TASK GOAL: Continue the text on PulseView's internal architecture, starting after its last sentence.

##### TEXT SEGMENT

These Snapshot objects store a big binary array of the raw data of a single contiguous capture of sampled data for one or more channels. They also contain data and algorithms for indexing the signal in such a way that it can be drawn quickly at any level of detail.
These Snapshot objects store a big binary array of the raw data of a single contiguous capture of sampled data for one or more channels. They also contain data and algorithms for indexing the signal in such a way that it can be drawn quickly at any level of detail.

Revision as of 13:08, 22 April 2013

This article outlines the internal architecture of PulseView.

The folder structure of the PulseView source corresponds to the C++ namespaces.

Everything is owned by pv::MainWindow. This owns a pv::SigSession.

pv::SigSession

The SigSession object is responsible for acquisition and owns the captured data. For acquisition, SigSession is basically a wrapper around a libsigrok session, with PulseView specific datafeed callbacks. The captured data is stored in "data objects": pv::data::Logic and pv::data::Analog owned by SigSession. Each of these is a stack of sampled snapshots: pv::data::LogicSnapshot, pv::data::AnalogSnapshot. In the future this stacking will be used for digital phosphor/persistence.

(The name for pv::data::LogicSnapshot and pv::data::AnalogSnapshot may change in the future as they might be better named frame to correspond with the libsigrok terminology).

##########
##### DATA

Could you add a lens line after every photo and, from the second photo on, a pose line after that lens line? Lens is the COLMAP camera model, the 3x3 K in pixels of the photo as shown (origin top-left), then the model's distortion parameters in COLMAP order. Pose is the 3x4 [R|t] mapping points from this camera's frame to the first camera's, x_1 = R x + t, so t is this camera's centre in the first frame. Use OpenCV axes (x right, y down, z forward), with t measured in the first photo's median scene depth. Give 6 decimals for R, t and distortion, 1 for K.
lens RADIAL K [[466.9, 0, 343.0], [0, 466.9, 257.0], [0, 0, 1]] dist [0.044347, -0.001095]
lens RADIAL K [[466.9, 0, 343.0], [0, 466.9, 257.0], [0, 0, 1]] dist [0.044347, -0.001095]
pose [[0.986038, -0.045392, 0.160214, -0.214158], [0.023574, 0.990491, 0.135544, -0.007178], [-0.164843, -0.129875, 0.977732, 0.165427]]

##########

RESULT OF THIS EXERCISE:
These Snapshot objects store a big binary array of the raw data of a single contiguous capture of sampled data for one or more channels. They also contain data and algorithms for indexing the signal in such a way that it can be drawn quickly at any level of detail.

pv::SigSession also contains list of pv::view::Signal objects. Each Signal object represents an input channel on the device, and it contains the channel number and the object that it is associated with. So for example in the case of pv::view::LogicSignal, this Signal object will know the bit index of the data within the binary array of a pv::data::LogicSnapshot.

The Signal objects: pv::view::LogicSignal and pv::view::AnalogSignal (derived from pv::view::Signal) are actually view objects. So they know about the data, but they can also draw the trace, and header label, etc. for the View. They rather bridge the boundary of the Model/View divide.

pv::view

The pv::MainWindow also owns a pv::view::View, this is the whole body of the GUI containing everything in the window that's not a menubar or toolbar. The ruler, the signals header, and the viewport are all widgets owned by pv::view::View. All the component classes of pv::view::View are stored in the pv::view namespace.

The View builds around that SigSession. With the pv::view::Signal objects implementing the mapping of data to traces.

pv::prop

The pv::prop namespace contains a simple framework that can reused to generate GUIs for the sr_config properties, and in future decoder properties. This is used for building the device config windows and may in future be integrated into toolbars.

The pv::prop namespace itself contains semantic objects that represent different types of data: Bool, Double, Int, Enum etc. The object can generate Qt widgets of themselves, and are able to read and write configurations, using flexible boost function callbacks. The pv::prop::binding namespace contains classes which expose the properties of an interface such as the sr_config interface. These classes can also contain shim code that can understand special cases of the configuration, for example that SR_SAMPLERATE_CONF can be either a free value or a member of a list of values.